The tasks →
1. Retype the passage of the ExZarr chunk streaming tutorial that begins with the words "Often you don’t" and ends with "Array.chunk_stream(array, parallel: 4)", with no changes.
2. Extend the ExZarr chunk streaming tutorial, picking up after its last line.

Text provided →
+--

IO.puts("Comparing concurrency levels (processing 50 chunks):\n")

results =
  Enum.map(concurrency_levels, fn n ->
    {_chunks, elapsed_us} =
      Metrics.time(fn ->
        Array.chunk_stream(array, parallel: n, ordered: false)
        |> Stream.take(50)
        |> Enum.map(fn {_index, binary} -> byte_size(binary) end)
      end)

    %{concurrency: n, elapsed_us: elapsed_us}
  end)

Enum.each(results, fn r ->
  IO.puts("Concurrency #{r.concurrency}: #{Metrics.human_us(r.elapsed_us)}")
end)

Expected pattern:

  • Concurrency 1 (sequential): Slowest
  • Concurrency 2-4: Significant speedup
  • Concurrency 8+: Diminishing returns (especially on memory storage)

For remote storage: Higher concurrency helps more, often scaling up to 16-32 concurrent chunks.

Step 7: Progress Tracking

For long-running operations, track progress with a callback.

IO.puts("Streaming all chunks with progress tracking:\n")

progress_fn = fn done, total ->
  if rem(done, 10) == 0 or done == total do
    percent = Float.round(done / total * 100, 1)
    IO.puts("Progress: #{done}/#{total} chunks (#{percent}%)")
  end
end

{count, elapsed_us} =
  Metrics.time(fn ->
    Array.chunk_stream(array, parallel: 4, progress_callback: progress_fn)
    |> Enum.count()
  end)

IO.puts("\nProcessed #{count} chunks in #{Metrics.human_us(elapsed_us)}")

Use progress tracking when:

  • Processing takes more than a few seconds
  • You need to monitor long-running jobs
  • Building interactive tools or UIs

Step 8: Chunk Streaming with Filtering

Often you don’t need all chunks. Filter the stream to process only relevant chunks.

IO.puts("Processing only chunks in first two rows (chunks 0-19):\n")

{filtered_count, elapsed_us} =
  Metrics.time(fn ->
    Array.chunk_stream(array, parallel: 4)
    |> Stream.filter(fn {{row, _col}, _binary} -> row < 2 end)
    |> Enum.count()
  end)

IO.puts("Filtered to #{filtered_count} chunks")
IO.puts("Elapsed: #{Metrics.human_us(elapsed_us)}")

Important: Filtering happens after reading. ExZarr still reads all chunks from storage, then you filter in memory. For selective reads, use slicing instead of streaming.

When to filter streams:

  • Metadata-based filtering (chunk index patterns)

+--

Supplied records →
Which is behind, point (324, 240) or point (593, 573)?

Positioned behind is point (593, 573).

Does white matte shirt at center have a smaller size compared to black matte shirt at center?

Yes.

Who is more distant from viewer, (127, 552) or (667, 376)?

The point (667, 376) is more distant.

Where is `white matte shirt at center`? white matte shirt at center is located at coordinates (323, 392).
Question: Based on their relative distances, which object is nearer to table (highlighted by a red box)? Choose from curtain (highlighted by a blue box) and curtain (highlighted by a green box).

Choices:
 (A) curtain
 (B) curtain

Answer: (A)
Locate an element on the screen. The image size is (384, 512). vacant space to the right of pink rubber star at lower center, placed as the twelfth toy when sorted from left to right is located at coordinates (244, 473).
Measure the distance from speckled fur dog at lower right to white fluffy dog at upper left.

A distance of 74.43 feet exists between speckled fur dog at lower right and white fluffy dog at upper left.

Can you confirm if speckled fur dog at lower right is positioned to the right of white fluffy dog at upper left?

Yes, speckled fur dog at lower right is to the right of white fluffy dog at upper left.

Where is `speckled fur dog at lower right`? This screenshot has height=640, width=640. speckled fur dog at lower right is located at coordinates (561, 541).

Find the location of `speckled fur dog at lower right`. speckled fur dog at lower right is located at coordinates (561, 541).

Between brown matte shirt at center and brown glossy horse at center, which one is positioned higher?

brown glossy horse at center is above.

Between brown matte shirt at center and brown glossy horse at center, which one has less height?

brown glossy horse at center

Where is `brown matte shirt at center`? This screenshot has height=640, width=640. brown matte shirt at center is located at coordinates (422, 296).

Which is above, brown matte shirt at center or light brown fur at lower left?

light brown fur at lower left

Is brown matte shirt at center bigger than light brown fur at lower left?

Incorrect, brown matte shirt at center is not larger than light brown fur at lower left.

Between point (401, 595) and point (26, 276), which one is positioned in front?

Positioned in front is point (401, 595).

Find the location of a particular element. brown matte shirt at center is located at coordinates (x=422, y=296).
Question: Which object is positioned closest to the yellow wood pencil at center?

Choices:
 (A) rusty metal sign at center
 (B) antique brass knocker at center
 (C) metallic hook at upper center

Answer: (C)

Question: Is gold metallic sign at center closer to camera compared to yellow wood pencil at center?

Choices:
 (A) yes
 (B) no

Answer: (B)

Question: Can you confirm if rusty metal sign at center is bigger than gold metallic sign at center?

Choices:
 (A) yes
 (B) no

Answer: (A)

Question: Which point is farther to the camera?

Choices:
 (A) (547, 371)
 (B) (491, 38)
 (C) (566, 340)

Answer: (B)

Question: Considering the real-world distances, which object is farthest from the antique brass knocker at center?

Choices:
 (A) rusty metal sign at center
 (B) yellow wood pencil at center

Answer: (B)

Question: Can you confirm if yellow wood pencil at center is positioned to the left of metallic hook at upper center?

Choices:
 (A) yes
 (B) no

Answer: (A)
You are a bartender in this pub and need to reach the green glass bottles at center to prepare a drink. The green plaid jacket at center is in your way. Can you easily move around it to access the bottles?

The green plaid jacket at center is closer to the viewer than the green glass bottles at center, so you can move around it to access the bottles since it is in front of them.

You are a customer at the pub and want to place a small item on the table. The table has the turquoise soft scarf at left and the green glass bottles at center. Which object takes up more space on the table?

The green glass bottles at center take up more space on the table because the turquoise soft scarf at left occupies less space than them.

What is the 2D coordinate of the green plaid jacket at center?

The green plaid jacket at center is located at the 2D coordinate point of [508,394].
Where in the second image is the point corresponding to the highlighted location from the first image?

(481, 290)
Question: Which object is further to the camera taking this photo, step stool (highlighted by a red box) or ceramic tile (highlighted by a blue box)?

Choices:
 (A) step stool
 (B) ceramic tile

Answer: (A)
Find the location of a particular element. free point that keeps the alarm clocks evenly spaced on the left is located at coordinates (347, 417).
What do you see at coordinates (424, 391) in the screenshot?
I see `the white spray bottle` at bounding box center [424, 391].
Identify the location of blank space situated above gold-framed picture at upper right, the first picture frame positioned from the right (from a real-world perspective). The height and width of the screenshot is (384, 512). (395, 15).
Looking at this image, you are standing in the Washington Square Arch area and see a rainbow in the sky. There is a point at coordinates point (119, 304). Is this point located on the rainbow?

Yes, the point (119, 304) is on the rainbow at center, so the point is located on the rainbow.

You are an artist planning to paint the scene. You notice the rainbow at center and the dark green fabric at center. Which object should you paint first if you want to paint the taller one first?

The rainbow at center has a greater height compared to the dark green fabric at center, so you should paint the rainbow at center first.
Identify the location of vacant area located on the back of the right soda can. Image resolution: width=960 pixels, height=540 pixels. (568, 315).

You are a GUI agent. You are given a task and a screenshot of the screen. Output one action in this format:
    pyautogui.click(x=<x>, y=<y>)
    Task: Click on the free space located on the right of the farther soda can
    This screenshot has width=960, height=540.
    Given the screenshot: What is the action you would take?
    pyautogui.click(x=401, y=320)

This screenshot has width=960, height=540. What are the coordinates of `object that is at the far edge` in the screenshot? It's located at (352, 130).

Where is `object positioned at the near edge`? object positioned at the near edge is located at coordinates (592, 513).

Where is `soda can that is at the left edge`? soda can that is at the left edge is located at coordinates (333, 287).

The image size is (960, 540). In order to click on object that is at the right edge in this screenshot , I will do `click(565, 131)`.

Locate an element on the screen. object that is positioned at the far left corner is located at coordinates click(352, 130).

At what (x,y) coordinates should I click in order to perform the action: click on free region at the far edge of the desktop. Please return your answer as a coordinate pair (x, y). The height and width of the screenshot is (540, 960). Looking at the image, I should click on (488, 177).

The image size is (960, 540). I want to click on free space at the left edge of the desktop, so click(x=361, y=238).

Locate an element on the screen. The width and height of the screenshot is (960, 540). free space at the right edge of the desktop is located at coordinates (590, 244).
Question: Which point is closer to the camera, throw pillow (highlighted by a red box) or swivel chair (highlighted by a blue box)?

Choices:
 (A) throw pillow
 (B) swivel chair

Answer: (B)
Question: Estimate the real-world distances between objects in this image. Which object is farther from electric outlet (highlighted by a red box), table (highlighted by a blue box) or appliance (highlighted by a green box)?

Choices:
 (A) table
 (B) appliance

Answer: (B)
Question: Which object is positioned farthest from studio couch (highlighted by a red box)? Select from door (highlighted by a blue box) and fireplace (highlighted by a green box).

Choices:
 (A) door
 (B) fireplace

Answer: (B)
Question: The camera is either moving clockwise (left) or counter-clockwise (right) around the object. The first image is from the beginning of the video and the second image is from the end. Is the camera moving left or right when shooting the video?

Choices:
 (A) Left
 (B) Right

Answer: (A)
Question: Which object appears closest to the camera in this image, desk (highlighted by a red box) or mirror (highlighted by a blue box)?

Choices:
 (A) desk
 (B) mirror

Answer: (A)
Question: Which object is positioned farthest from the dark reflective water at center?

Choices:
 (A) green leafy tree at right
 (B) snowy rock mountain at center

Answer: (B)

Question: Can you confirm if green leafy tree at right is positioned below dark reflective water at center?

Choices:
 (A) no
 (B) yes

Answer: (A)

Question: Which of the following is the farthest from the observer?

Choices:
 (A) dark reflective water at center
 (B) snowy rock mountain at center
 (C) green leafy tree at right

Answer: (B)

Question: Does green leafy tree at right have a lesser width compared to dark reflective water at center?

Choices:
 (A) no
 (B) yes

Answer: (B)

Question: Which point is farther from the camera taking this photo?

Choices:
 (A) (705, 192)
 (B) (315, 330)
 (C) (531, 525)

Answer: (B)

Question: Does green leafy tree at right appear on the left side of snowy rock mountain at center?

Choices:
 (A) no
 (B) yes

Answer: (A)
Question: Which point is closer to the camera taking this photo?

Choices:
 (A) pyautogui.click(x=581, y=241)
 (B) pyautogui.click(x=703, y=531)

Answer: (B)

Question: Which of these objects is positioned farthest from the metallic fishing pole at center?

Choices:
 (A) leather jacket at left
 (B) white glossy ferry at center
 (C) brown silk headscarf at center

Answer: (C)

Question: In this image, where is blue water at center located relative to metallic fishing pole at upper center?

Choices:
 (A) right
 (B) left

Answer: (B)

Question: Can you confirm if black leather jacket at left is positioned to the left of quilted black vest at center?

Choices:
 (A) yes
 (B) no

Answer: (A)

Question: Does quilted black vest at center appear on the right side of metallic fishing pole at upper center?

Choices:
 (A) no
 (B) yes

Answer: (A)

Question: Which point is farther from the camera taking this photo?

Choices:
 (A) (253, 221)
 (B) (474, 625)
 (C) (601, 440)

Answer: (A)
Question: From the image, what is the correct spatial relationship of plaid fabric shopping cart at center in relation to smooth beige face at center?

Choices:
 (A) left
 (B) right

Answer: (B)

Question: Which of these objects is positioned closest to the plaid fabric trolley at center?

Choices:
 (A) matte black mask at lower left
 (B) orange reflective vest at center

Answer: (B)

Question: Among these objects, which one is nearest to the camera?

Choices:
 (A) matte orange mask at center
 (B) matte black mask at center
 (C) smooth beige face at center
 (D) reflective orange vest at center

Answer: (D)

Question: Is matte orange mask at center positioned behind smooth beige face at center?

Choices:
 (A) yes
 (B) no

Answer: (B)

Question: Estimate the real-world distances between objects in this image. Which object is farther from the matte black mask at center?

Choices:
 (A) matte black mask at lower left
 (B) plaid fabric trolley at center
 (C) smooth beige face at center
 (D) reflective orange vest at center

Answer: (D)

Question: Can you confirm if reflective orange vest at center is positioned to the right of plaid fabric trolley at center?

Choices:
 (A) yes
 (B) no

+--

Results of the tasks →
1.
Often you don’t need all chunks. Filter the stream to process only relevant chunks.

IO.puts("Processing only chunks in first two rows (chunks 0-19):\n")

{filtered_count, elapsed_us} =
  Metrics.time(fn ->
    Array.chunk_stream(array, parallel: 4)

2.
  • Post-read validation or quality checks
  • Debugging specific chunk ranges

Step 9: Memory Considerations

Each chunk in the stream is held in memory until processed. With parallel streaming, you can have N chunks in memory simultaneously.

# Estimate memory usage
chunk_size = 100 * 100 * 4  # 100×100 elements × 4 bytes per int32
parallel_level = 4
estimated_memory = chunk_size * parallel_level

IO.puts("Memory estimate for parallel=#{parallel_level}:")
IO.puts("  Chunk size: #{div(chunk_size, 1024)} KB")
IO.puts("  Max concurrent: #{parallel_level} chunks")
IO.puts("  Peak memory: ~#{div(estimated_memory, 1024)} KB")

For large chunks: Reduce parallelism to avoid memory pressure. A 1000×1000 chunk at float64 is 8 MB. With parallel=16, that’s 128 MB in flight.

Rule of thumb: Keep total in-flight memory under 10% of available RAM.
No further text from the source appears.